WALL — v5 / MAVERICK is header-OBSERVED only. The Cayman schema above is the byte-grounded anchor. Where the Maverick (NC-v5) twin is referenced (e.g. via ../address/pkl-intc-sprot-security.md), the schema structure, names, sizes and reset values are [HIGH · OBSERVED] (RTL-derived JSON, citeable), but any statement about what the v5 silicon does at runtime behind a given remapper leaf is [* · INFERRED]. The enforcement-core reset values (pass_on_miss, AxPROT) are reported byte-identical Cayman↔Maverick.


8. Reimplementation checklist [summary]

  • Reset the privileged remapper fail-CLOSED (amzn_cam_pass_on_miss.rd/wr = 0x0) and the guest remapper fail-OPEN (user_cam_pass_on_miss.rd/wr = 0x1). Never invert.
  • Only the privileged variant emits AxPROT (master_prot.arprot/awprot = 0x2, non-secure-privileged-data); the guest variant has no master_prot and must never acquire one.
  • CAM entry = 6 words / 192 bits, indirect-accessed (rd_idxrd_buf_*; wr_buf_* + wr_buf_5.wr_index commit). Match = masked 58-bit address (mask 1= don't-care) AND optional 10-bit AXI-ID. Rewrite replaces only out_addr[45:0].
  • The management hooks over the guest CAM (user_cam_ctl wipe, wr/rd_byp_id override) live only in the privileged window — the supervisor reaches into the guest, never the reverse.

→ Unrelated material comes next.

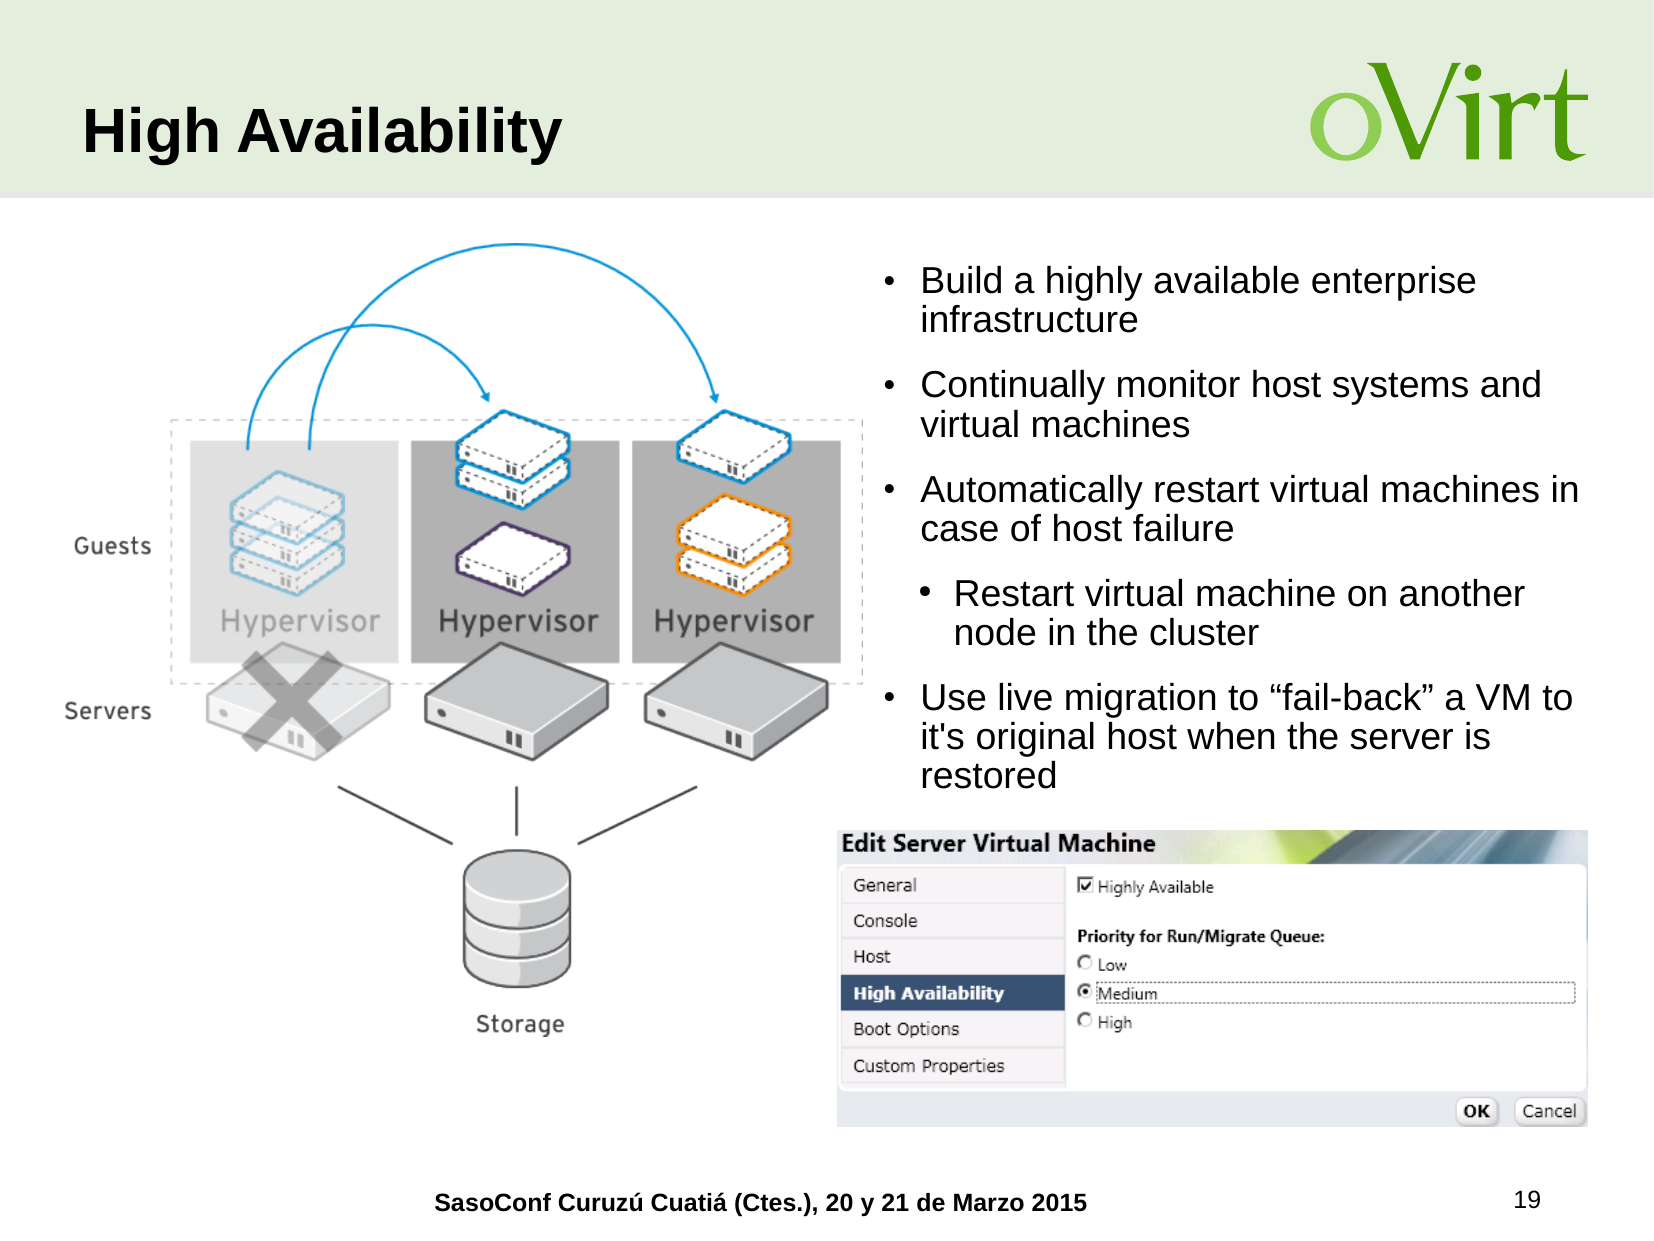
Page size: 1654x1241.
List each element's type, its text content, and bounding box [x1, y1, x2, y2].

picture [65, 243, 1588, 1127]
title High Availability [82, 37, 1571, 226]
text_box Build a highly available enterprise infrastructure Continually monitor host systems and virtual machines Automatically restart virtual machines in case of host failure Restart virtual machine on another node in the cluster Use live migration to “fail-back” a VM to it's original host when the server is restored [868, 255, 1627, 804]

  • A deny is decided here, latched in addr_denied_*, counted, and signalled on fis_sprot_intr[0]; the error response is the QoS NTS block's job, not the remapper's.
  • The remapper gates on address-region + AXI master-ID, not VMID — keep that layering distinct from the upstream DMA-engine VMID assignment.